The doctor’s name, interestingly enough, was Dr. Virgen.
He looked at Sergio’s wrist and said, “Bad break.” He looked at it, felt it, looked in Sergio’s eyes. All the while, Sergio
whimpered incoherently. “I can do nothing without an X-ray,” Dr. Virgen said. We couldn’t budge him; a break like this could not be played with, and he was right. It was just that the town was shut down, and Sergio was getting worse. The doctor got on the phone and called around town. He found us a hospital in downtown Tijuana—it was open only for another hour. He repacked Sergio’s wrist in ice and rubberized wrappings, and we sped off again.
When we carried Sergio into the hospital, the nurse took one look at him and said, “His wrist is broken!”
Sergio sagged sideways and vomited.
We were the last people out the door of the hospital. We got back to the Virgen Clinic, and the doctor looked at the X-ray, nodding. No matter what language they speak, it seems all doctors favor the same cryptic, stoic hemming and hawing and lip-pursing. They remind me of priests.
“I will set it,” he said.
However, of course, there was a complication. Nobody had found Sergio’s mother. There was no one to give consent to the medical work. “It’s a problem,” said the doctor. “You see, I have to put him under with an injection. If anything happens, you are acting as his guardian. It is conceivable that he could die. You are liable.”
There wasn’t really a choice. I told him to set it.
We took Sergio down the hall to the small operating room. I got him up on the table. “You okay?” I said.
He nodded, smiling weakly. “Look,” he said, glancing past me.
I turned around. On the next table, slowly leaking blood,
was a mass of tissue. We stared at it. It was dense as a small sun, and we held to it with our eyes, afraid to ask what it was, or why it was there.

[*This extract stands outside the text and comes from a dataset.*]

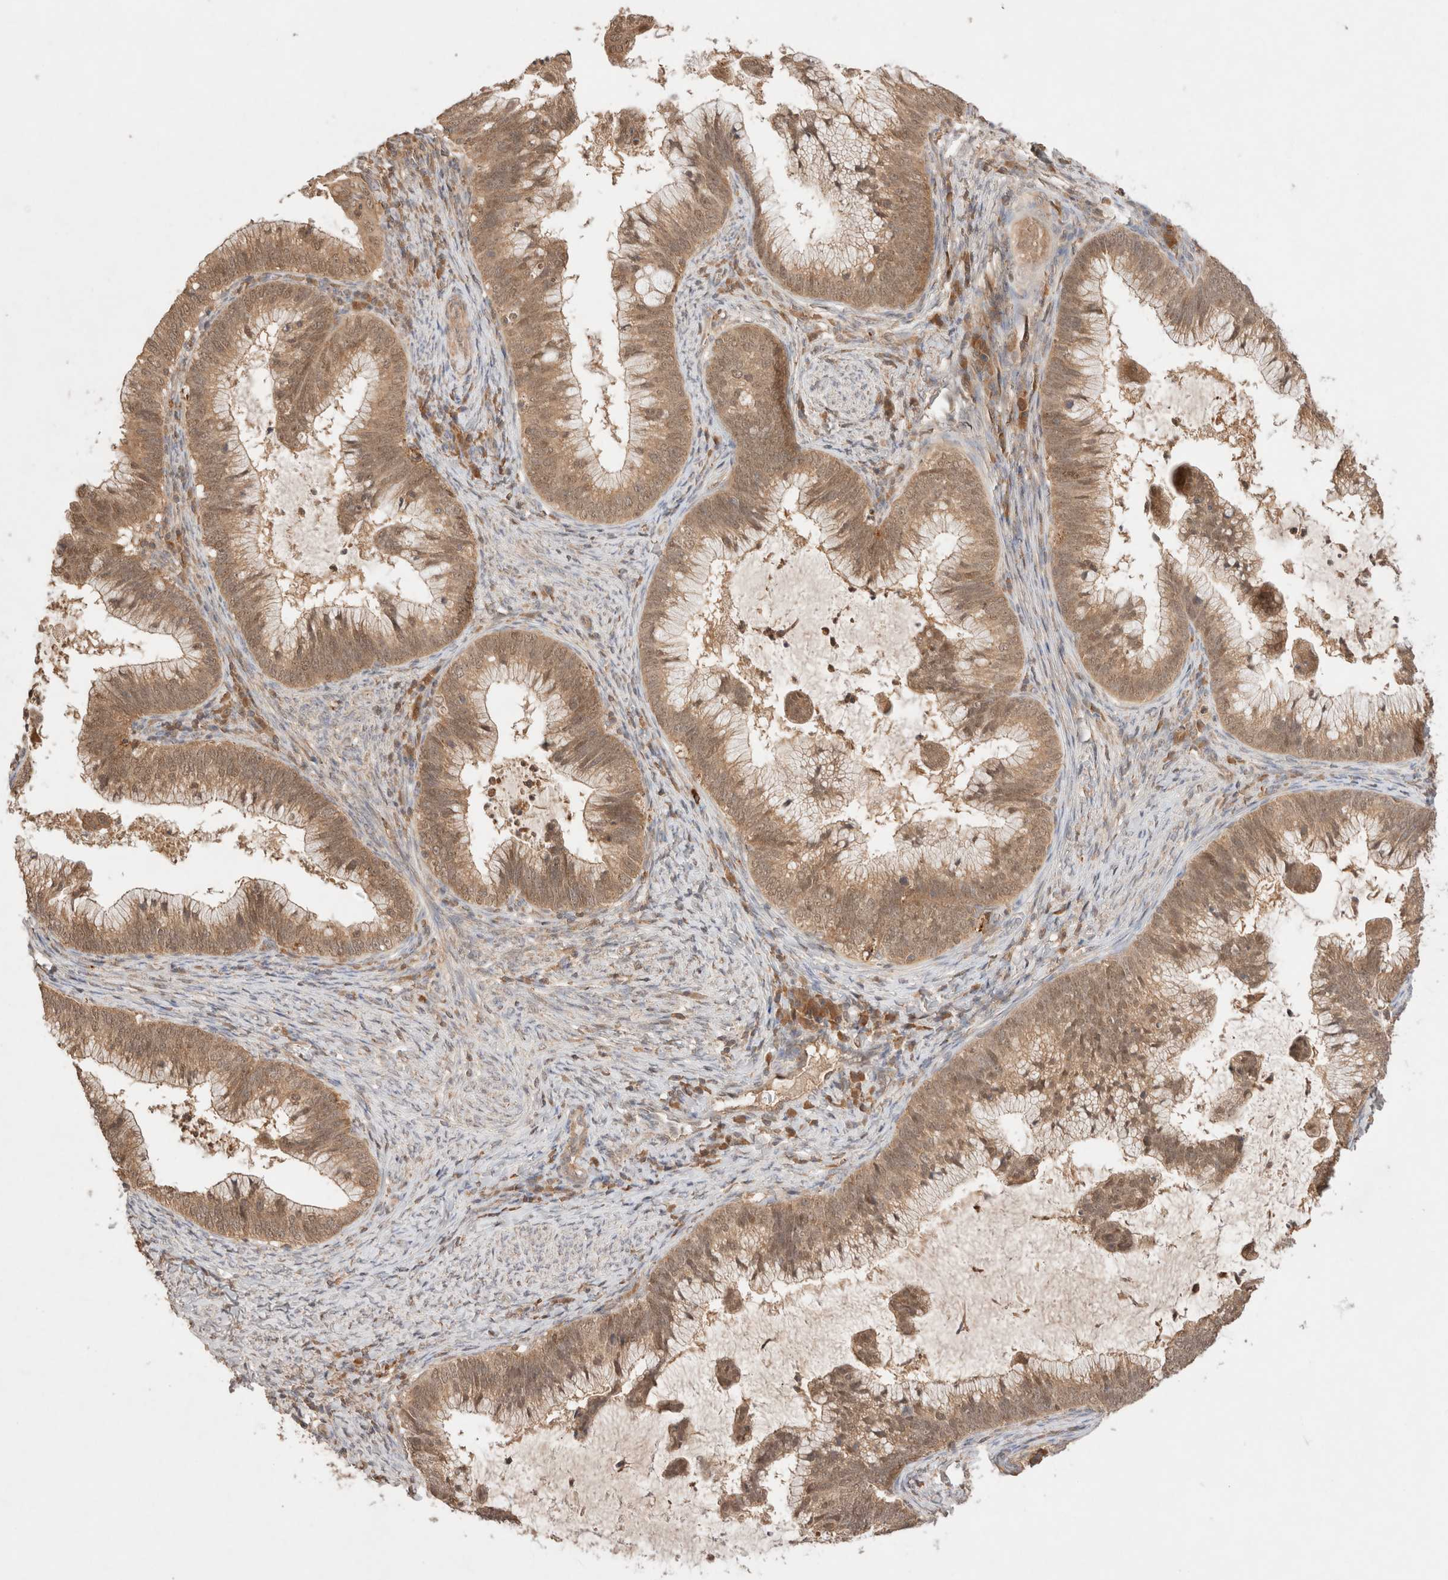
{"staining": {"intensity": "moderate", "quantity": ">75%", "location": "cytoplasmic/membranous,nuclear"}, "tissue": "cervical cancer", "cell_type": "Tumor cells", "image_type": "cancer", "snomed": [{"axis": "morphology", "description": "Adenocarcinoma, NOS"}, {"axis": "topography", "description": "Cervix"}], "caption": "There is medium levels of moderate cytoplasmic/membranous and nuclear expression in tumor cells of cervical cancer, as demonstrated by immunohistochemical staining (brown color).", "gene": "CARNMT1", "patient": {"sex": "female", "age": 36}}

I sat in the echoing waiting room, waiting. It wasn’t like an American doctor’s office. No music played, for example. No framed prints of trout fishermen or mountain vistas. No magazines, and no cozy table lamps: the lighting was from tubes in the ceiling. There weren’t even any carpets. You find very few carpets in Tijuana offices; most streets outside the center of town are either dirt or around the corner from dirt. There is no way for a carpet to survive. All the floors are linoleum. They have little more personality beyond that of a car wash.

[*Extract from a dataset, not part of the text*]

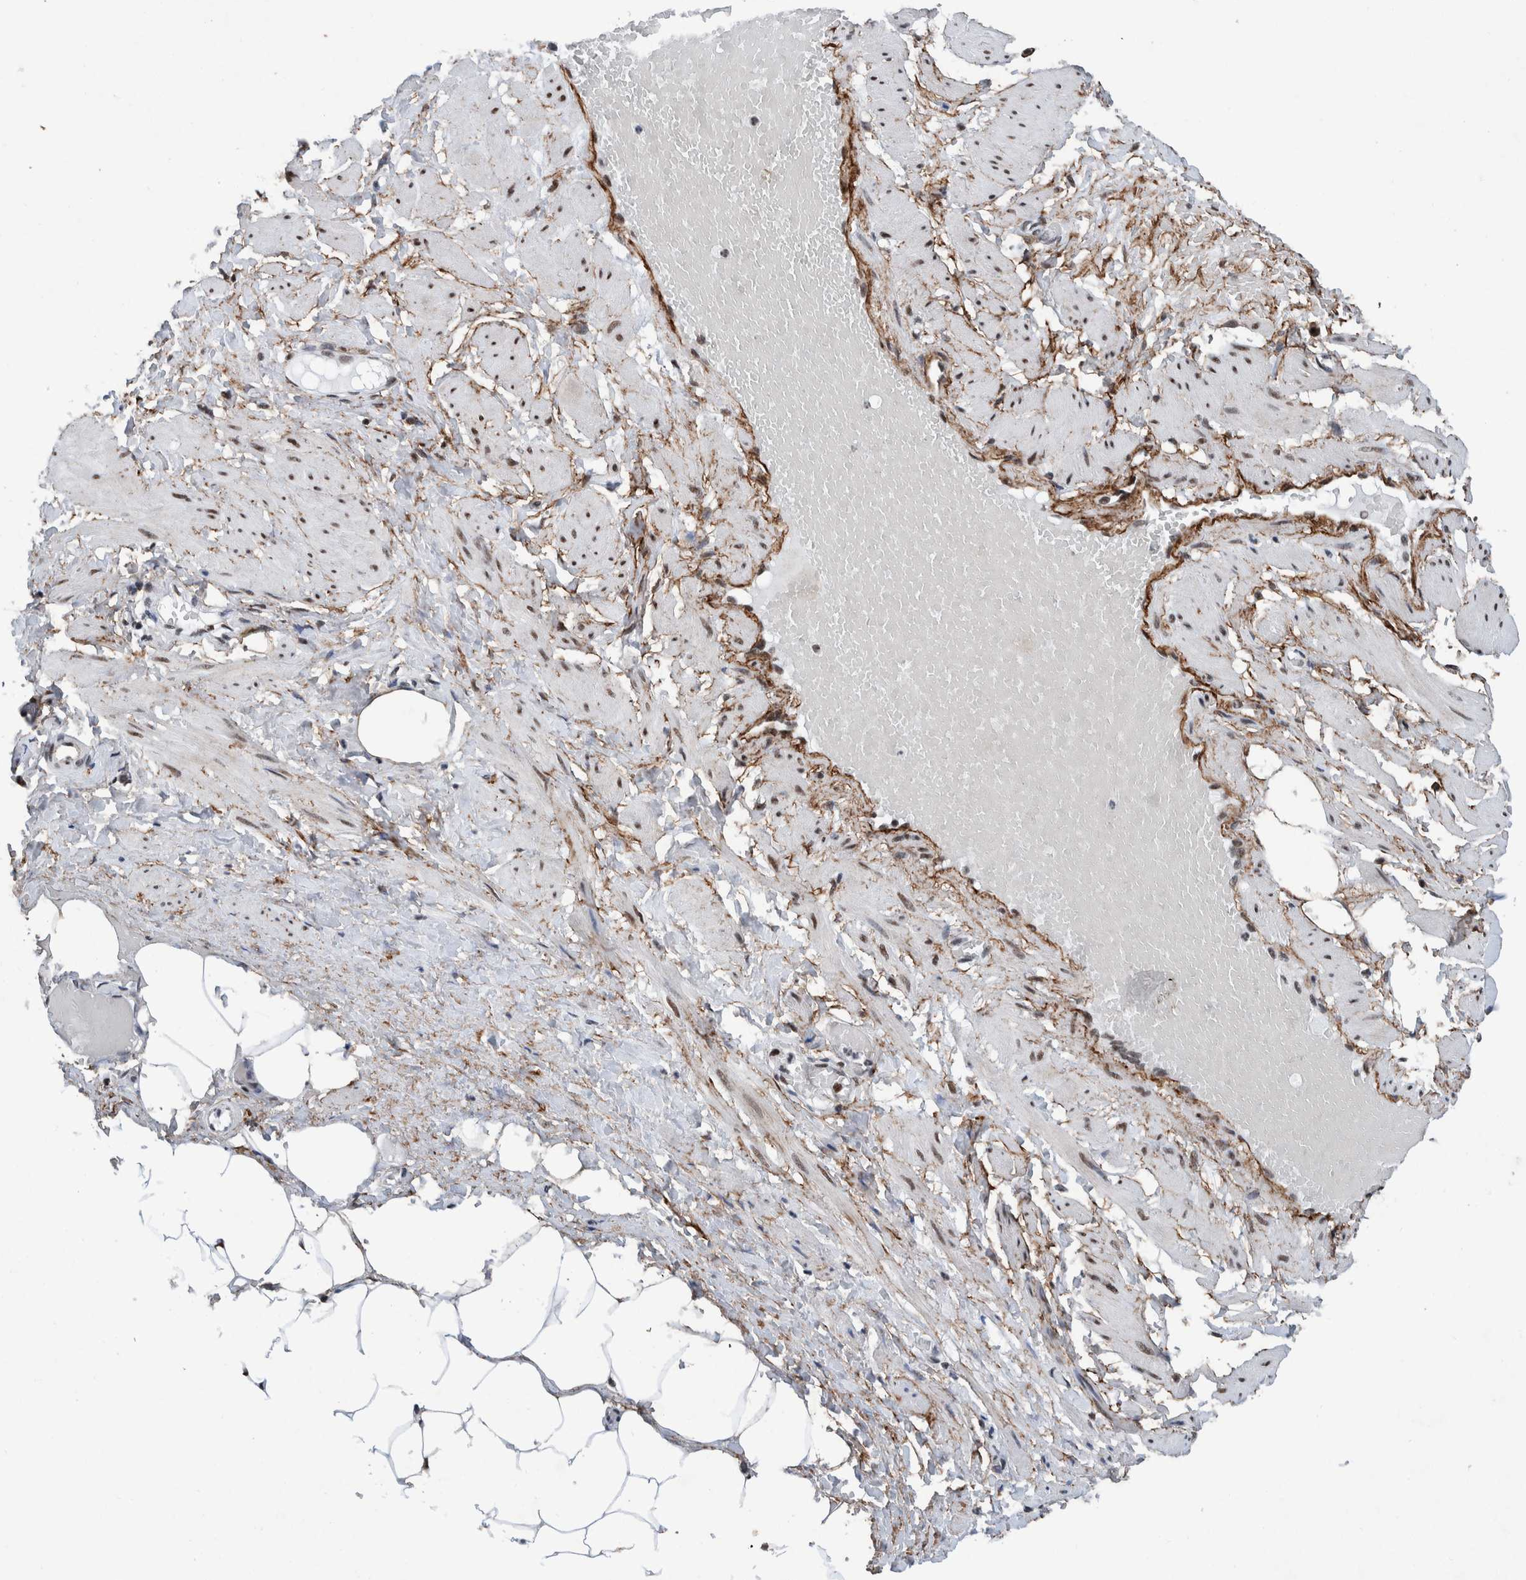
{"staining": {"intensity": "moderate", "quantity": ">75%", "location": "nuclear"}, "tissue": "adipose tissue", "cell_type": "Adipocytes", "image_type": "normal", "snomed": [{"axis": "morphology", "description": "Normal tissue, NOS"}, {"axis": "topography", "description": "Soft tissue"}, {"axis": "topography", "description": "Vascular tissue"}], "caption": "Immunohistochemistry (IHC) photomicrograph of normal human adipose tissue stained for a protein (brown), which exhibits medium levels of moderate nuclear positivity in approximately >75% of adipocytes.", "gene": "TAF10", "patient": {"sex": "female", "age": 35}}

The doctor came out and looked at me for a minute, cryptic to the end. “He’s asleep,” he said. “He’ll be out for a few hours.”
His nurse came out, then, putting on a jacket.
He said, “We’re going out to dinner.”
“What do you mean?”
“I’m taking my nurse to supper. I’d like you to watch my clinic for me while I’m gone.”
I thought he was kidding.
“Don’t worry,” he said, “nothing could go wrong. We’re closed for the day, and both patients are sleeping peacefully.”